[START Excerpt]
In March 2020, the FASB issued ASU No. 2020-04 Reference Rate Reform (Topic 848): Facilitation of the Effects of Reference Rate Reform on Financial Reporting that provides optional expedients for a limited period of time for accounting for contracts, hedging relationships, and other transactions affected by the London Interbank Offered Rate (LIBOR) or other reference rates expected to be discontinued. These optional expedients can be applied from March 2020 through December 31, 2022. Arrangements that were entered into during the nine months ended August 31, 2022, including our new revolving credit facility expiring in July 2023 and cross-currency interest rate swaps expiring in April 2030, no longer use LIBOR as a reference rate. However, LIBOR continues to be the reference rate for our variable rate debt, including our revolving credit facility expiring in July 2026, interest rate swaps, and the cross-currency interest rate swaps expiring in August 2027. The phase out of LIBOR reference rates will occur at different dates and began on January 1, 2022. Our adoption of this new standard occurred during the three months ended February 28, 2022, in conjunction with the first phase-out of a LIBOR reference rate. There was no material impact to our consolidated financial statements during the nine months ended August 31, 2022, nor do we expect the adoption of this standard to have a material impact on our consolidated financial statements during the LIBOR transition period.
[END Excerpt]
### Tasks and exercises
1: Why does the reference rate reform excerpt say the company adopted the new standard during the three months ended February 28, 2022?
2: List the specific arrangements that the excerpt on reference rate reform names as still using LIBOR as their reference rate.
3: Continue the excerpt on reference rate reform, starting right after its last sentence.
[START Extracted data]
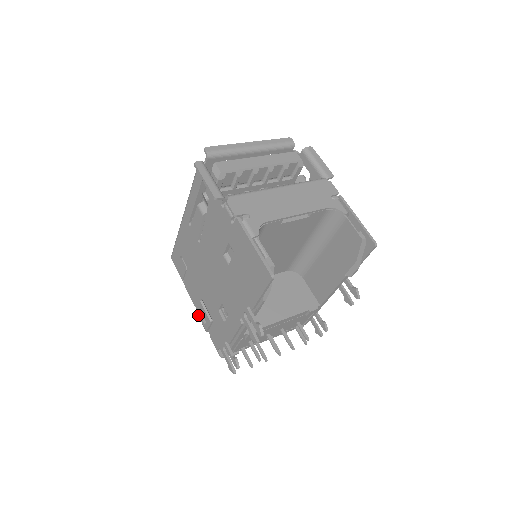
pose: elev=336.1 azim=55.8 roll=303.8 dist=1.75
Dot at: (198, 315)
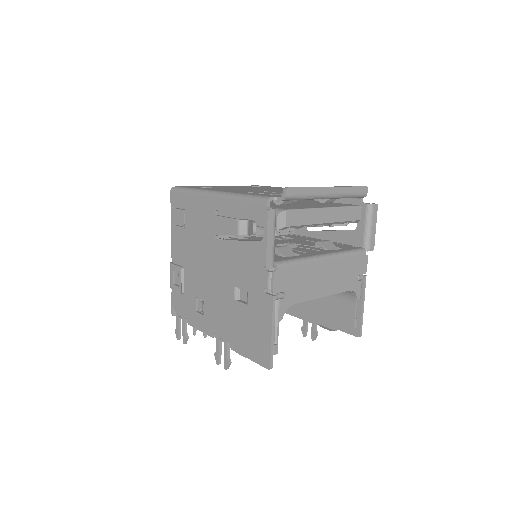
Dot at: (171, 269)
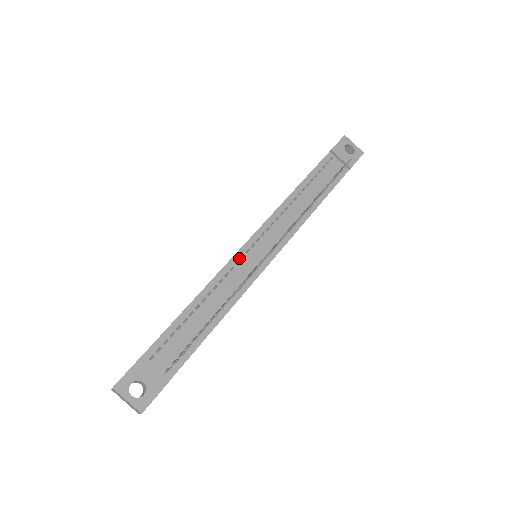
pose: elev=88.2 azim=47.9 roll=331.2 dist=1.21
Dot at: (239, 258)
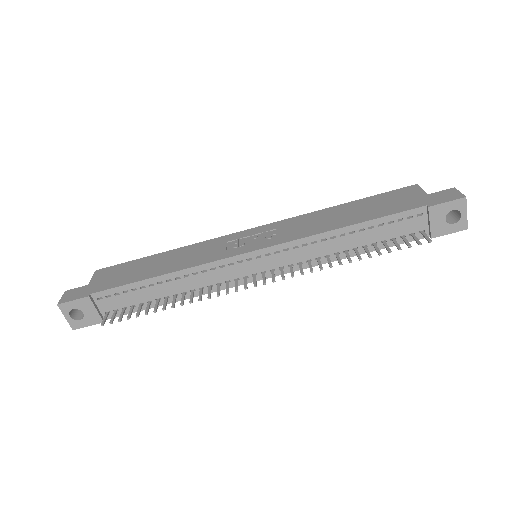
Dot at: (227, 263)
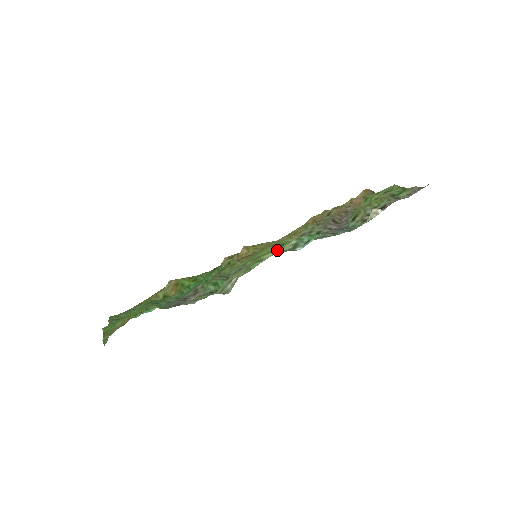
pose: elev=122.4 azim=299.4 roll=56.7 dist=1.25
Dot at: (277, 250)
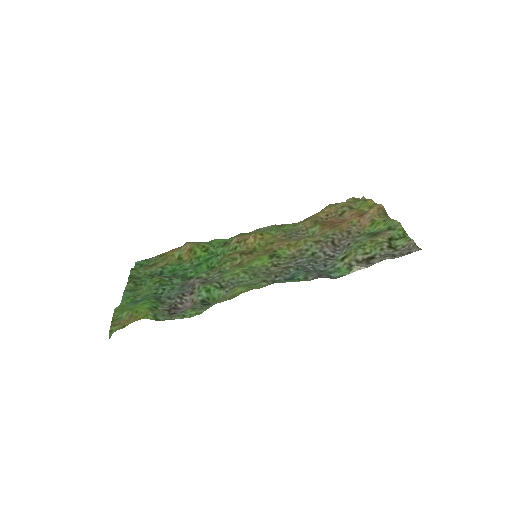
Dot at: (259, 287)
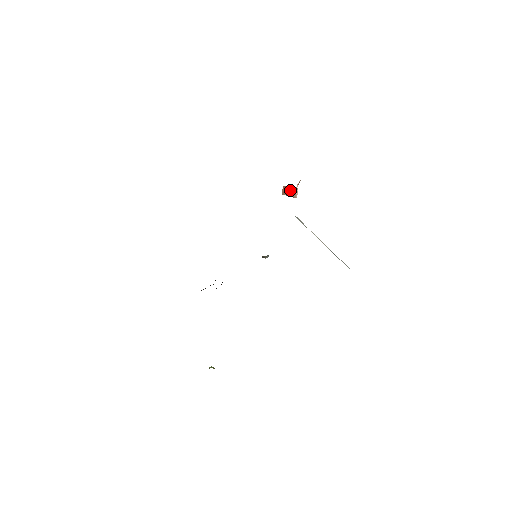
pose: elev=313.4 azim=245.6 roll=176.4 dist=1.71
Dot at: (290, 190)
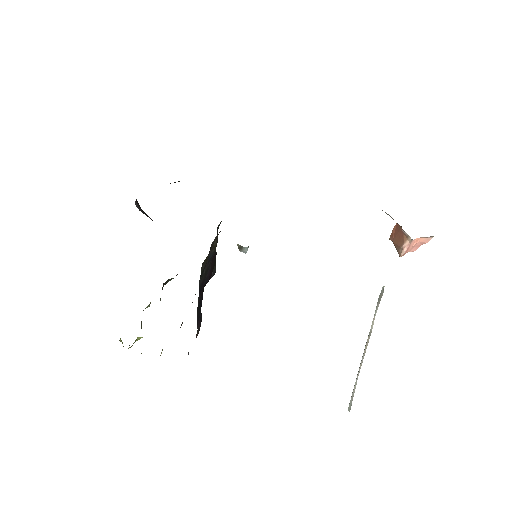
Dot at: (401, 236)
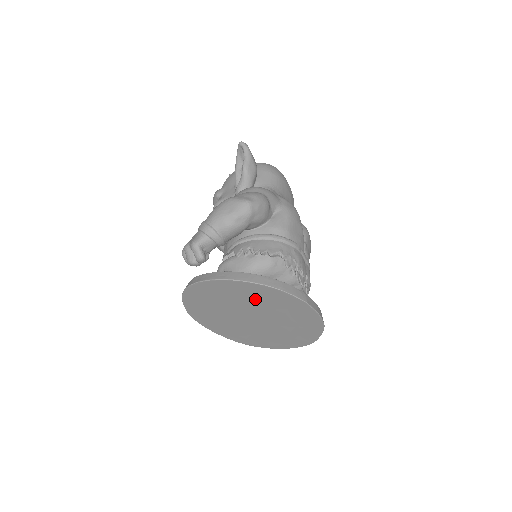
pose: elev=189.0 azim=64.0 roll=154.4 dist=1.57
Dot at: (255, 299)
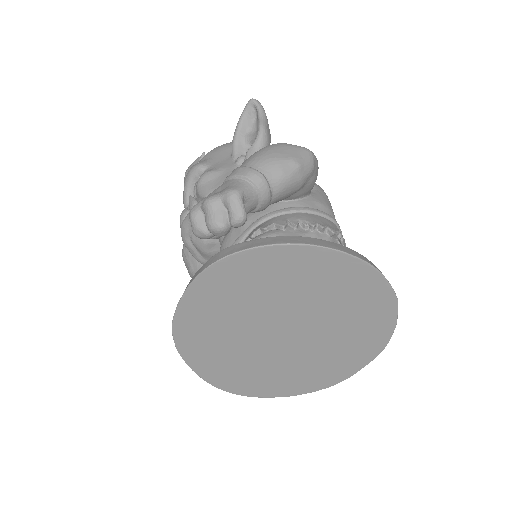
[END Extracted data]
### Answer set
1: The adoption took place then because it coincided with the first phase-out of a LIBOR reference rate, which began on January 1, 2022.

2:
- The revolving credit facility expiring in July 2026
- Interest rate swaps
- The cross-currency interest rate swaps expiring in August 2027

3:
Recently Issued Accounting Pronouncements — Pending Adoption
In September 2022, the FASB issued ASU No. 2022-04: Liabilities - Supplier Finance Programs (Topic 450-50): Disclosure of Supplier Finance Program Obligations that requires entities that use supplier finance programs in connection with the purchase of goods and services to disclose the key terms of the programs and information about obligations outstanding at the end of the reporting period, including a rollforward of those obligations. The guidance does not affect the recognition, measurement or financial statement presentation of supplier finance program obligations. The new standard’s requirements to disclose the key terms of the programs and information about obligations outstanding are effective for all interim and annual periods of our fiscal year ending November 30, 2024. The new standard’s requirement to disclose a rollforward of obligations outstanding will be effective for our fiscal year ending November 30, 2025. Early adoption is permitted. We are currently evaluating the impact that this new guidance will have on our consolidated financial statements.